### Exercise requirements
Please count the lines with the word "krstenje" in the material below, then state the number by itself.

Excerpted data START

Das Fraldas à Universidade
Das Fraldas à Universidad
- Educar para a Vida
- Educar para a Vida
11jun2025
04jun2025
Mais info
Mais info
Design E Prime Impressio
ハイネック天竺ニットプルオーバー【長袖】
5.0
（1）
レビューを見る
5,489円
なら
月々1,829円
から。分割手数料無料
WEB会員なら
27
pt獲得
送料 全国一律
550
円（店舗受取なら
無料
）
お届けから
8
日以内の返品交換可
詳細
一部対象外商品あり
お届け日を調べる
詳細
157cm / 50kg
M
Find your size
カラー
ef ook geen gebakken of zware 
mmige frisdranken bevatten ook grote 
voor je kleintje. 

Excerpted data END
Excerpted data START

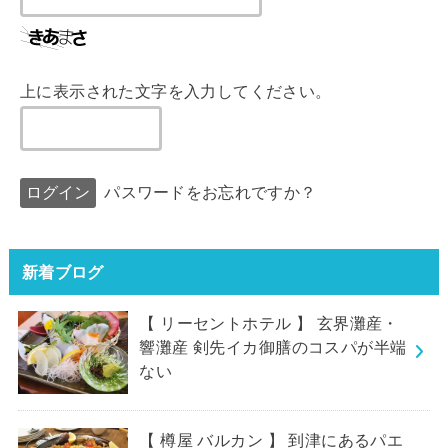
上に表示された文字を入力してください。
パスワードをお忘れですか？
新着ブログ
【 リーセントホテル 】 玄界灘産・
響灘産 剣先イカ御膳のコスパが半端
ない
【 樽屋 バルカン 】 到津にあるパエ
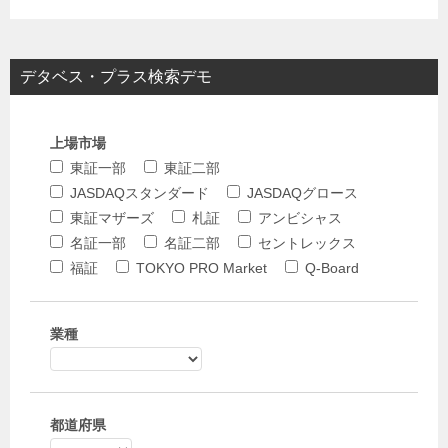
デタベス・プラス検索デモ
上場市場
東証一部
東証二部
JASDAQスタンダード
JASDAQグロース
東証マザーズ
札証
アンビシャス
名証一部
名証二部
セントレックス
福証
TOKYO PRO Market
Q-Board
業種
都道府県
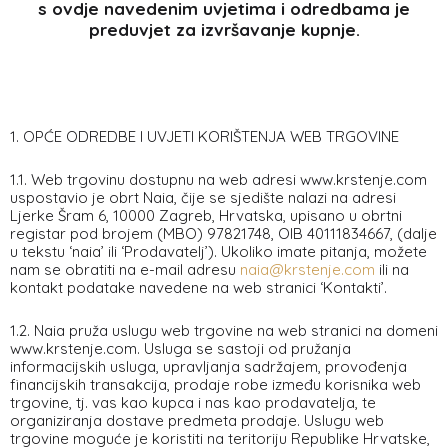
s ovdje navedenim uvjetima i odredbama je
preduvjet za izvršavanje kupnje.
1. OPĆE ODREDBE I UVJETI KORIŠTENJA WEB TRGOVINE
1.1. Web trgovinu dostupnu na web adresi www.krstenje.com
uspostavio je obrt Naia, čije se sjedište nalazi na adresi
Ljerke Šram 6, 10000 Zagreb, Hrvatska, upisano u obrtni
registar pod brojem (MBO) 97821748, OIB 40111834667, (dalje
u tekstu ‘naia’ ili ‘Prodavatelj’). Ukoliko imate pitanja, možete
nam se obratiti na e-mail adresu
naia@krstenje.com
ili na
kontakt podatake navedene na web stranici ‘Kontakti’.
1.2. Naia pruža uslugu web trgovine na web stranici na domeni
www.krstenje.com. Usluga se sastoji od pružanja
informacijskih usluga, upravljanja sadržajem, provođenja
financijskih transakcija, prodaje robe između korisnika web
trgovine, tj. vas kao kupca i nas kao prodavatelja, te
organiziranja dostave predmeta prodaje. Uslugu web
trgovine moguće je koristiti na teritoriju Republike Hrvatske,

Excerpted data END

### Solution for this exercise
3